Funda e extraordinária experiência, o desafio de, pelas horas x do dia 24 de Dezembro, irmos saindo de casa para nos encontrarmos todos na rua, fosse a rua onde fosse, a celebrar este evento fundador, em que a real prova, seria uma imensa mesa de amor sob a noite que abarcaria uma sincera preocupação pela incomunicabilidade das pessoas.
A prova real de sermos gente, seria uma busca à razão dos conflitos, dos sofrimentos, das injustiças, dos desamores, da pobreza, da ingratidão, do desinteresse, promovido pelas sociedades que usam os templos da euforia comercial, qual dieta do coração, ficticiamente acalmada em torno de uma refeição em casa de muitos, com árvore de luzes ou missa do Galo cumprida, solução temporária de apaziguamento ao incómodo eventual do dia-a-dia ou exaltação discreta à bondade que, igualmente, cada um, a si mesmo se atribui ter em boa dose.

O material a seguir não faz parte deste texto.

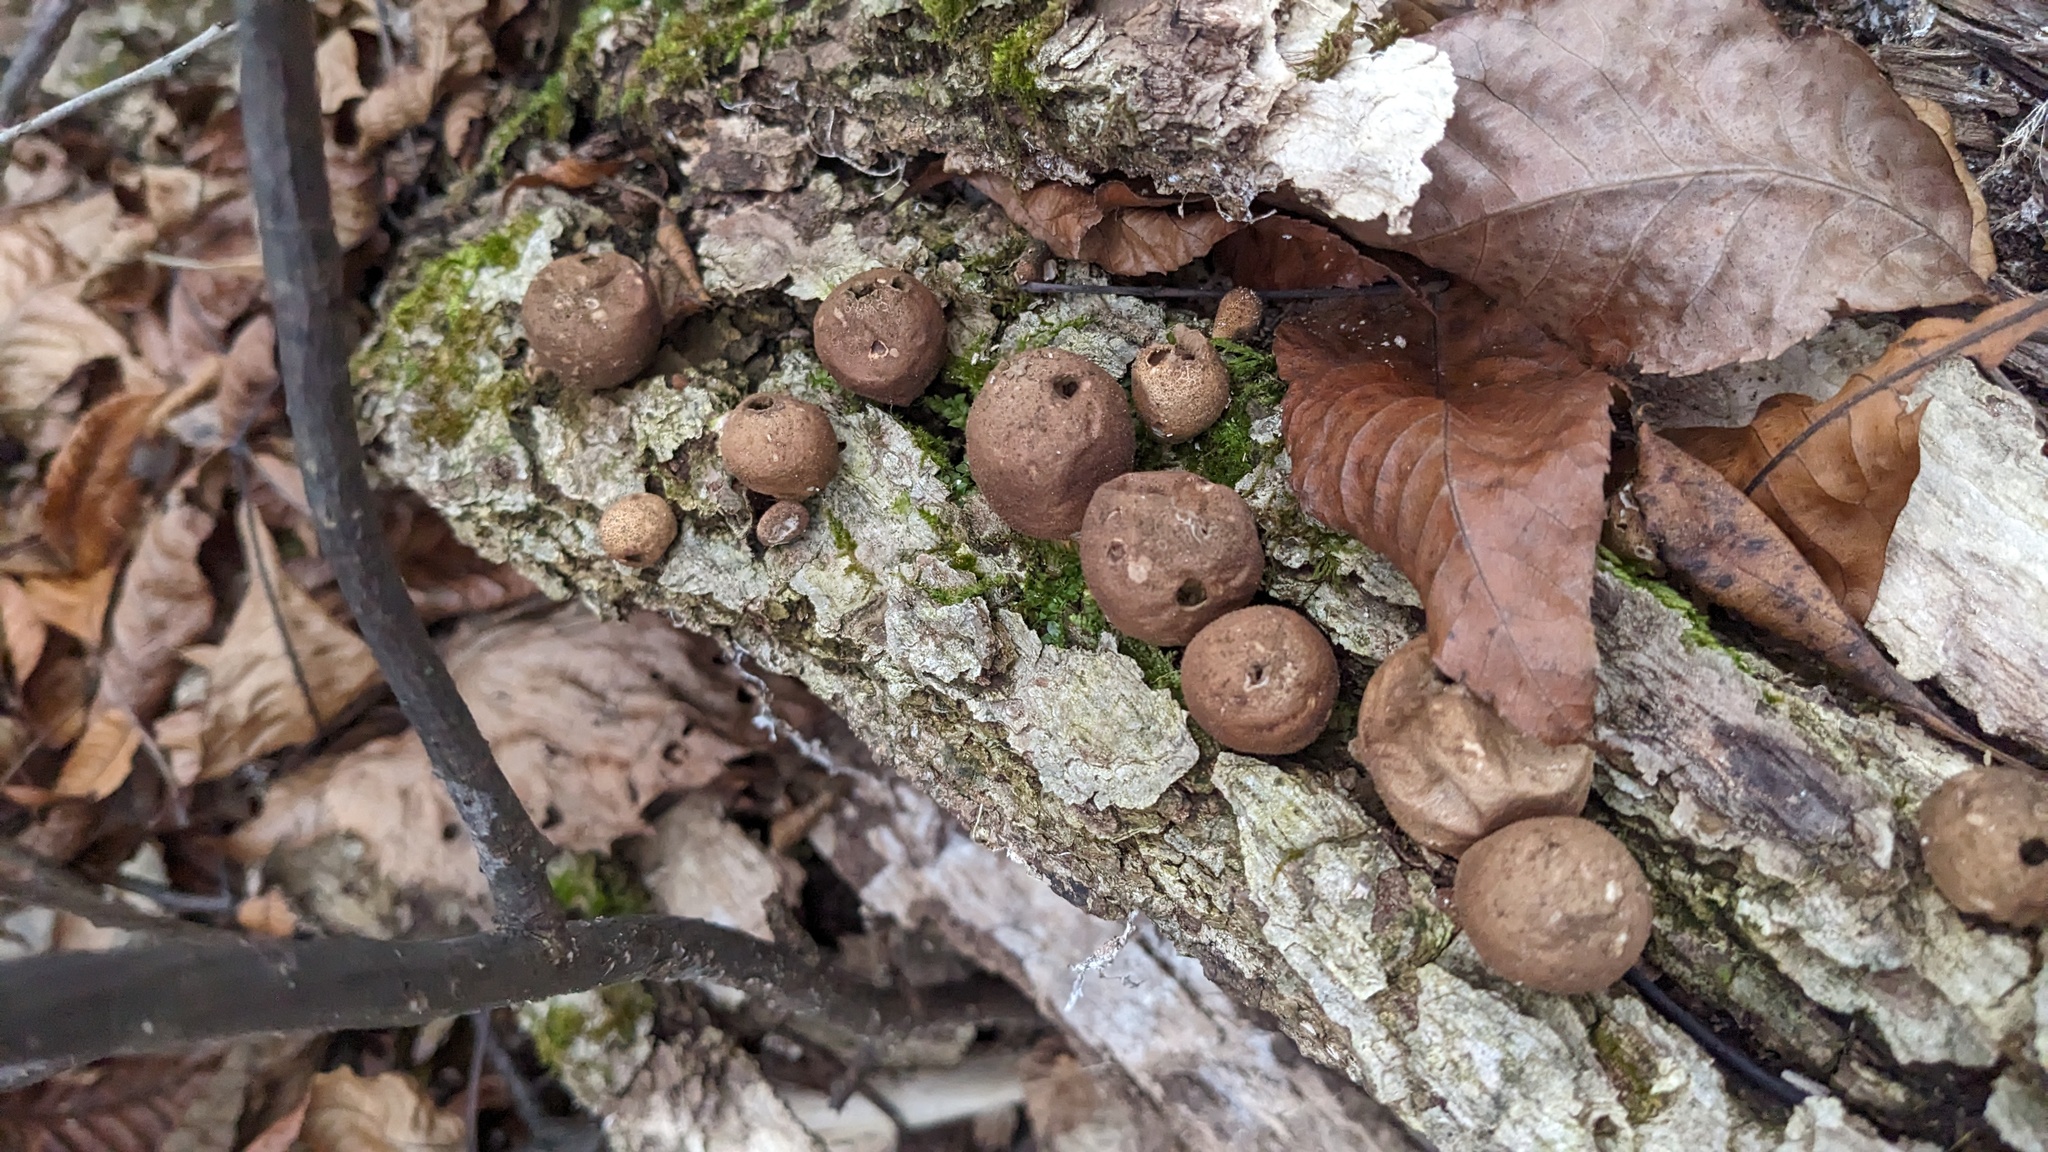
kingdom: Fungi
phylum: Basidiomycota
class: Agaricomycetes
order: Agaricales
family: Lycoperdaceae
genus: Apioperdon
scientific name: Apioperdon pyriforme
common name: Pear-shaped puffball
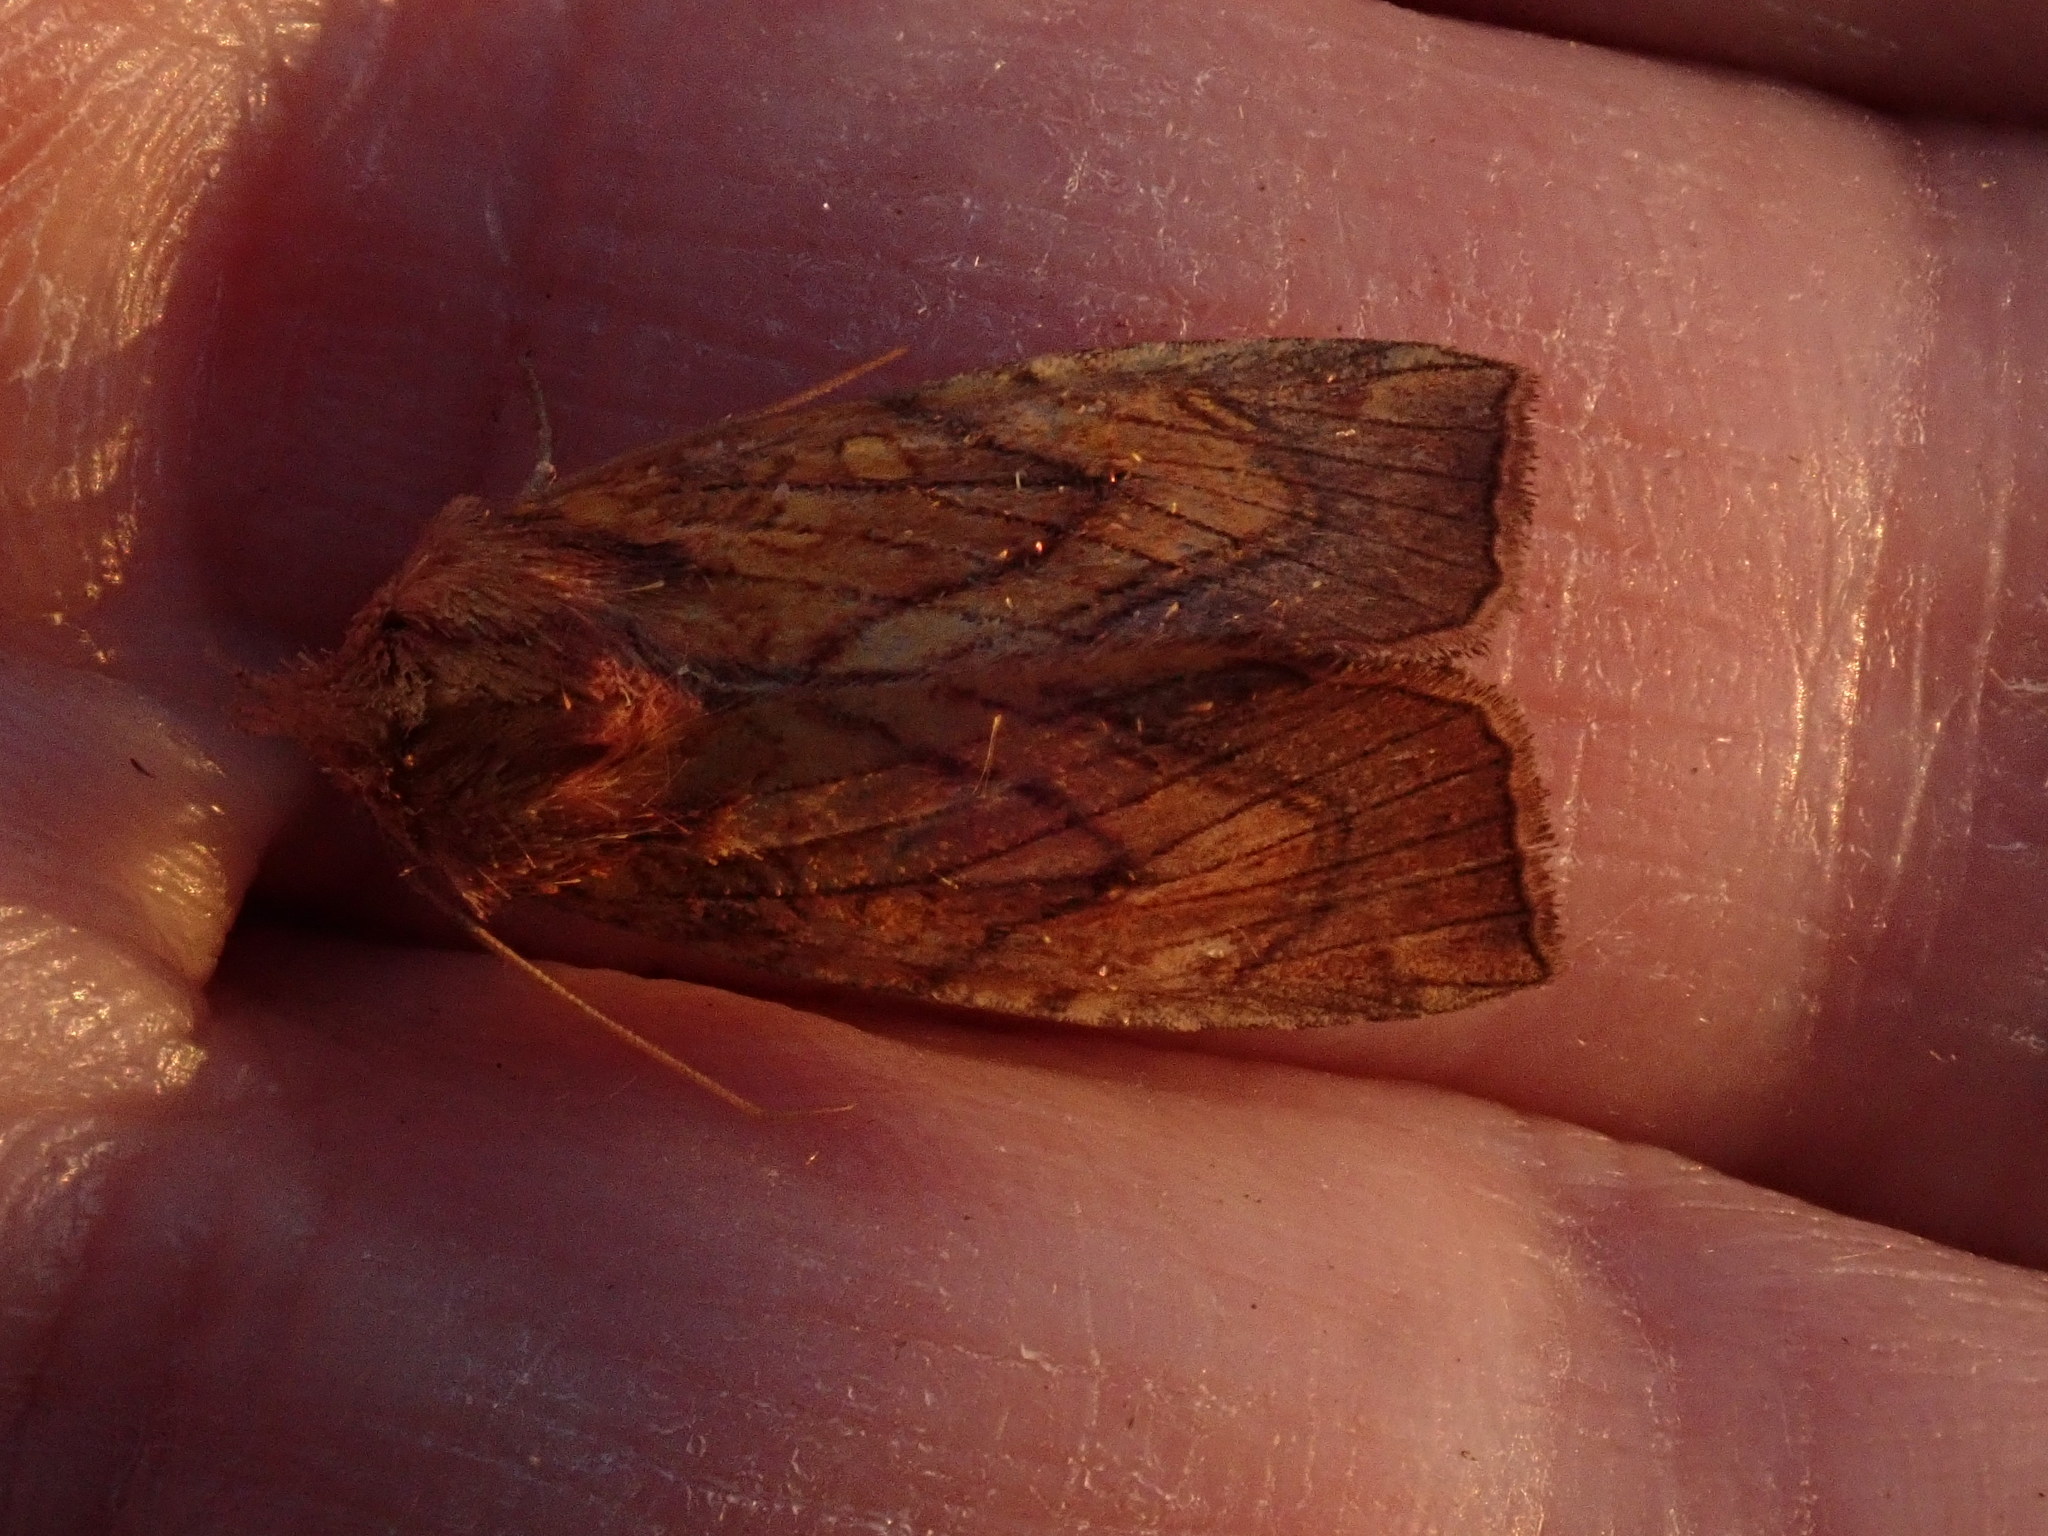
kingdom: Animalia
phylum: Arthropoda
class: Insecta
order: Lepidoptera
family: Noctuidae
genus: Papaipema
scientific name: Papaipema inquaesita
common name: Sensitive fern borer moth
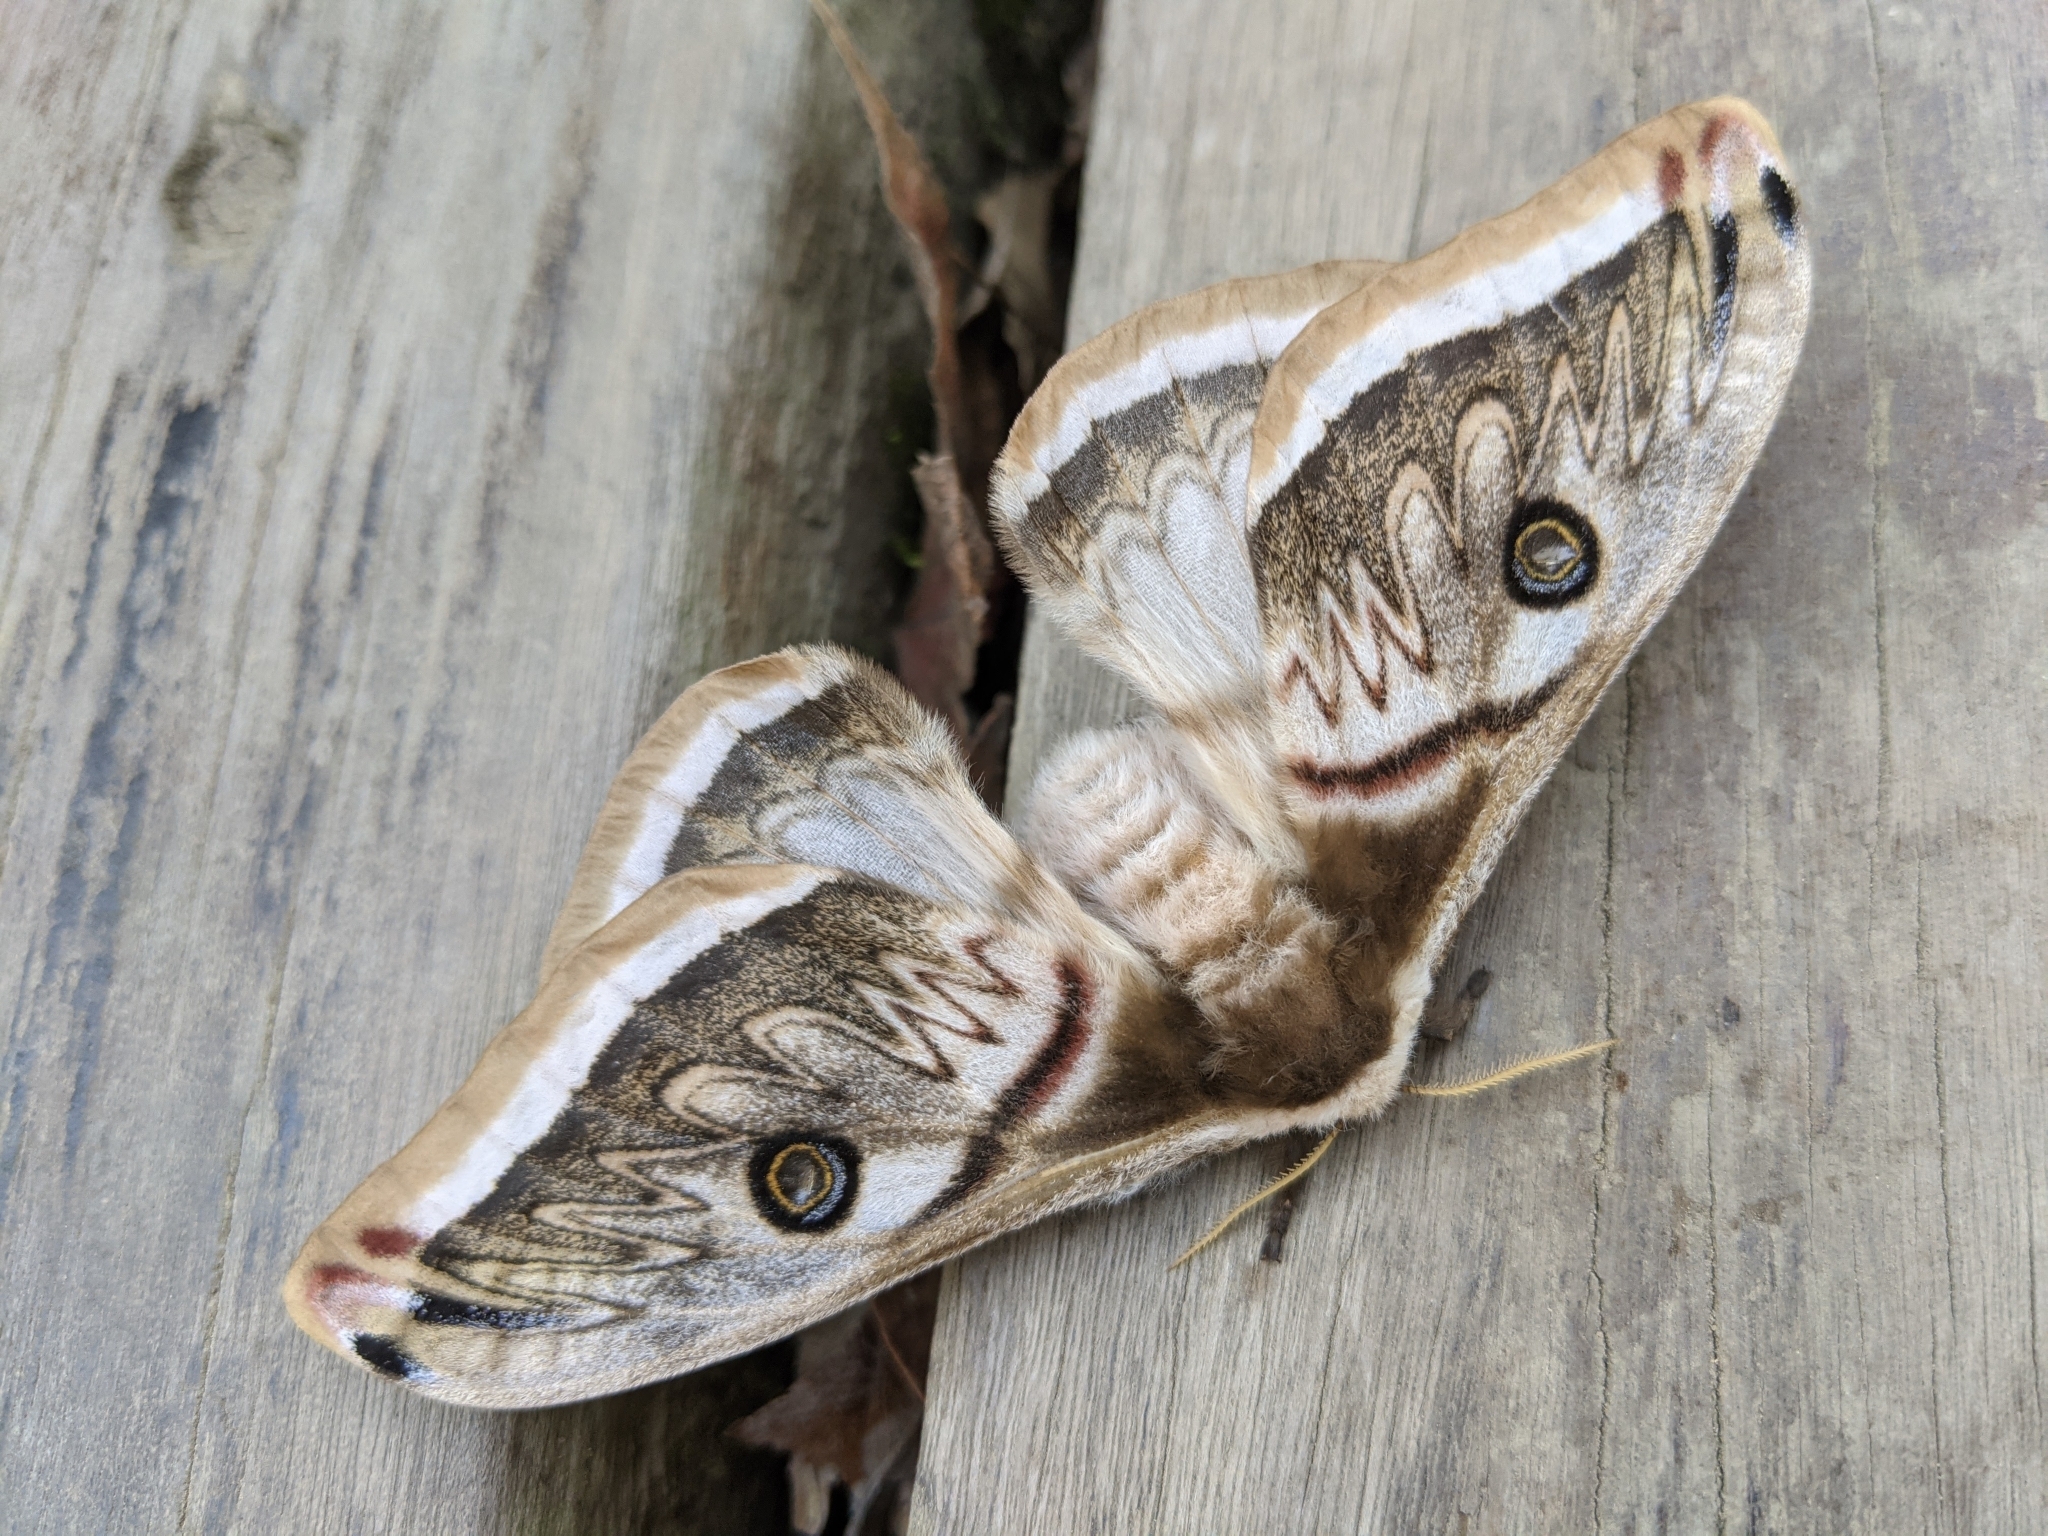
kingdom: Animalia
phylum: Arthropoda
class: Insecta
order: Lepidoptera
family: Saturniidae
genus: Saturnia
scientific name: Saturnia pyretorum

E afinal na rua bastaria um olhar, uma quente porção de sorriso, uma mão, e nela, uma estrela feita de lã com a promessa de cumprirmos o pensar do que nos tornámos afinal, quando já só as lágrimas são o mistério, quando já só as lágrimas nos ensinam.
Depois, pela noite fora, um fascinante laboratório de vida, iria passear-se em cada rua onde historicamente a nossa vida foi mais vivida, ou não, mas intuía-se o quanto o não se faz perto.
Nas aldeias a grande fogueira era sim, um modo irrecusável de convite ao estarmos perto uns dos outros: ao saber partilhar pão.
As crianças, arquitetas da comunicação, viabilizariam a autoestrada dos rires espontâneos e em instantes de recolhimento, cada um seria avô ou avó e indicaria uma estrela reacendida ao extremo por nada e por tudo, reacendida fulgurantemente porque o Natal era na rua.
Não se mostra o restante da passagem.